И вот на пятую ночь, лёжа без сна, я поняла простую вещь, которая всё перевернула. Я ждала случая. Я, как дура, ждала, что он уедет снова, отлучится, ослабит хватку, - ждала, что клетка сама приоткроется. А она не приоткроется. Он не уедет - он будет сидеть в этом доме и обходить дома, пока не дойдёт до погреба. Ждать случая - значит ждать, когда он найдёт Агнес. Случая не будет.
Будет только то, что я сделаю сама.
Я лежала в темноте и впервые думала не о том, как уберечься от него, а о том, как его обмануть. Не оборониться - переиграть. Я перебирала дом, как он перебирал город: где тонко, где не смотрят, в какой час меняется новая прислуга, когда он сам уходит в магистрат и на сколько, где задняя дверь, где Джон с экипажем - Джон, мой кучер, возивший меня к докам и к Прескотт, Джон, который, может быть... нет, на Джона нельзя, Джон расскажет. Сама.
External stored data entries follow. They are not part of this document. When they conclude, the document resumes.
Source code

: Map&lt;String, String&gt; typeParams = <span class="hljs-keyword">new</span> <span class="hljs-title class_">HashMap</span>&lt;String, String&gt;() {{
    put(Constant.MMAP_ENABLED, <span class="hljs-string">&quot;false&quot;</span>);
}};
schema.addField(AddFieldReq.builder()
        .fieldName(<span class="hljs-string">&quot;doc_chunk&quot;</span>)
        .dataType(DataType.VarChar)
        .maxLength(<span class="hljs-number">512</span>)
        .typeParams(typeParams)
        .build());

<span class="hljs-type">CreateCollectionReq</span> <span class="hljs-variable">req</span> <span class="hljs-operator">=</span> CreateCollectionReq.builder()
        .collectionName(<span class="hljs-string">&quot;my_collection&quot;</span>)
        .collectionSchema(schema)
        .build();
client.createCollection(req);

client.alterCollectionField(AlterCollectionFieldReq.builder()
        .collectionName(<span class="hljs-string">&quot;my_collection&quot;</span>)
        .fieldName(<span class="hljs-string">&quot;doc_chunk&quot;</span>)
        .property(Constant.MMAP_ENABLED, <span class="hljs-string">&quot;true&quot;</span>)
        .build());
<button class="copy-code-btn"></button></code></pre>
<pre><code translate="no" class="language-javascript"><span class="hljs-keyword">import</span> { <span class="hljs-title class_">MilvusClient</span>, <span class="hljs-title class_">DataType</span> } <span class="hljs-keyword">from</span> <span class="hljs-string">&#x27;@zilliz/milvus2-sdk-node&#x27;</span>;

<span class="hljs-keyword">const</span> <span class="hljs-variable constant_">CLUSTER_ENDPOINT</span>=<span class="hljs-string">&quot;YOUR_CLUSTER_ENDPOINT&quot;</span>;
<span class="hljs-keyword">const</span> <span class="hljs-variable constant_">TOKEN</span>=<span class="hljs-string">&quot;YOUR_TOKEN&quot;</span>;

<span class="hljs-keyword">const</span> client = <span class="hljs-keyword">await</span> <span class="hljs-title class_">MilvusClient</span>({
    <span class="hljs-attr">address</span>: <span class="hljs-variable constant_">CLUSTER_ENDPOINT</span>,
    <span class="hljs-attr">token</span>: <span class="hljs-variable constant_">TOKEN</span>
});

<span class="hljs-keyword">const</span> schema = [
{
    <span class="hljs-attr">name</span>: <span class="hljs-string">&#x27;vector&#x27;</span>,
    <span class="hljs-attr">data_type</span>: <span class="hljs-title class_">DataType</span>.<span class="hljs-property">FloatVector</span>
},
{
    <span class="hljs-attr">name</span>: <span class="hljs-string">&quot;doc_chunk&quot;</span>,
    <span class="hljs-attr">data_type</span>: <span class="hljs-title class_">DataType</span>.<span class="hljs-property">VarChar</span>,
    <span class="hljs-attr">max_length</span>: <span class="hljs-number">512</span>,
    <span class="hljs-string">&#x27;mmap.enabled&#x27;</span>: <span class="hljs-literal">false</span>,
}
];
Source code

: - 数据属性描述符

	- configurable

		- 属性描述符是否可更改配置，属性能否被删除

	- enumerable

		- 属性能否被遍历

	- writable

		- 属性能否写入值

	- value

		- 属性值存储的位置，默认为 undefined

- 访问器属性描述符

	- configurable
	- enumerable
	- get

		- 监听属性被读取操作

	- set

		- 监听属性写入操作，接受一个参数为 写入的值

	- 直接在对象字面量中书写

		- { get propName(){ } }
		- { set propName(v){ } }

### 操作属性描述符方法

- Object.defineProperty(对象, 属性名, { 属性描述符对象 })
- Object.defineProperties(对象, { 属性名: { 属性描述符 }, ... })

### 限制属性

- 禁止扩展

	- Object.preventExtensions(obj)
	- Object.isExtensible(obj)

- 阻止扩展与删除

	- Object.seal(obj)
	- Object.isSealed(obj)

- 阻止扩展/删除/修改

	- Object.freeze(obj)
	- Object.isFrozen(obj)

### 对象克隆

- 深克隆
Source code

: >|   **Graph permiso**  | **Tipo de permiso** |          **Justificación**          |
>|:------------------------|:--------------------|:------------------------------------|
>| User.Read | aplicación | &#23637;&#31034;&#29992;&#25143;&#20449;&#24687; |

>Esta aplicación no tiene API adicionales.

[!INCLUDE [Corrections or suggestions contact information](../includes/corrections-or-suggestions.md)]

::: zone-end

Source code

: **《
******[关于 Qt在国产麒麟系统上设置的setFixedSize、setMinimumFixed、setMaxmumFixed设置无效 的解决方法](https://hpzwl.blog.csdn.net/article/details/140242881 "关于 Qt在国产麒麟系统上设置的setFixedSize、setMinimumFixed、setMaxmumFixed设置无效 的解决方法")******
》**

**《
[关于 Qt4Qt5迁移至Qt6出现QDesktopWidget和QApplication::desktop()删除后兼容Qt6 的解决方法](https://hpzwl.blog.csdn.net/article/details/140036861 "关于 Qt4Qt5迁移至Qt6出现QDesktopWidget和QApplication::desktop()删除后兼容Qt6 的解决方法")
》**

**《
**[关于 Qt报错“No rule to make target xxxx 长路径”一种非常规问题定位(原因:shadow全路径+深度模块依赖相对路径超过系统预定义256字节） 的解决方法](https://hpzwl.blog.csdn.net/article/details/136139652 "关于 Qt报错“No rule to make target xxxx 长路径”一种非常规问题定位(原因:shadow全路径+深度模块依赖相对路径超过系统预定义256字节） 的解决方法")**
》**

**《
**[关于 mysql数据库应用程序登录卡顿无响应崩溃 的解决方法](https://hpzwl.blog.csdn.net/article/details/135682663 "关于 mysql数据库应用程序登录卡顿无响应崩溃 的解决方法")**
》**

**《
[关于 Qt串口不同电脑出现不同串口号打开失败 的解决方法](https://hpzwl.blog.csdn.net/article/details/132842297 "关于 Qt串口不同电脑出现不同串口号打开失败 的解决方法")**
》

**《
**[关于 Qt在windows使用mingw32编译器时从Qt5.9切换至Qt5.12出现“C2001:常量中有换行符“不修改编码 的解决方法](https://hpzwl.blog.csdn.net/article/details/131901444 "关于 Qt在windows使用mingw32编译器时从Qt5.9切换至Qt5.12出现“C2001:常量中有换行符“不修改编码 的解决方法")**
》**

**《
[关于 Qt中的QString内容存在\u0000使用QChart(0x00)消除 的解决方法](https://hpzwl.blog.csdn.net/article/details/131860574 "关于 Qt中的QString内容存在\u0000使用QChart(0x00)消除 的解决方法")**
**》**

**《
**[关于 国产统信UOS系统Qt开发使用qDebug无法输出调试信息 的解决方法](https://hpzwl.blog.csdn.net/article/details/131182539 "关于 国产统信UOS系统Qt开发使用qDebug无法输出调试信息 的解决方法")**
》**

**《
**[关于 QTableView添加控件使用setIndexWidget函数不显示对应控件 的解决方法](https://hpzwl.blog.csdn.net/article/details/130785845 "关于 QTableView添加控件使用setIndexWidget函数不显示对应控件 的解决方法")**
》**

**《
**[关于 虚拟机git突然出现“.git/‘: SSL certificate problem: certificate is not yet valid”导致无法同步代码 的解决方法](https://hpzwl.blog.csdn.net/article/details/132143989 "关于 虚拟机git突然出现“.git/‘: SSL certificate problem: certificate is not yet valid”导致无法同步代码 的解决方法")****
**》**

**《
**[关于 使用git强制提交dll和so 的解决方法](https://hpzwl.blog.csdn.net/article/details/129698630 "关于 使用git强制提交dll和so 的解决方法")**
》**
Всё сама. Пешком, в темноте, в платье попроще - у меня осталось то, служанкино, в котором уходила Агнес, нет, то на ней, - другое найду. Через заднюю калитку, в час, когда дом спит, а новая прислуга ещё не научилась не спать.
Один раз я уже вывела человека из запертого места в ночь. Выведу и себя.
А дальше - к Прескотт. К погребу. К ней. И там я сделаю две вещи, которые откладывала, потому что боялась их больше, чем мужа. Я вывезу её - морем, прочь, к жизни, к её Натаниэлю, будь он проклят и благословен. И я скажу ей наконец правду. Ту, которую она с меня взяла словом в ночь побега: выберемся - скажешь. Мы не выбрались ещё, но времени больше нет, и я скажу. Один раз в жизни скажу вслух то, что есть, - а потом отпущу её, навсегда, к другому.
Странно: решившись на это, я успокоилась. Меня перестало трясти по ночам. Сэмюэль приходил вечерами, говорил своё, искал во мне трещину - а я смотрела на него почти спокойно, потому что у меня внутри уже была дорога, и он по ней не ходил. Он думал, что запер меня. А я в запертой комнате строила свой последний побег - из его дома, из его рук, из всей моей мёртвой правильной жизни.
- Ты притихла, - сказал он на седьмой вечер, вглядываясь. - Смирилась?
- Устала, - сказала я. И уголок рта не дрогнул, потому что и это была полуправда, а полуправду держать легко, я говорила вам, она стоит на одной настоящей ноге.
Он посмотрел на меня долго, своим птичьим наклоном. Что-то его беспокоило - он чуял, как всегда чуял, что цифры не сходятся. Но прочесть не мог. Я была теперь закрытой книгой, его же выучки, и он это знал, и злился тихо, и уходил ни с чем.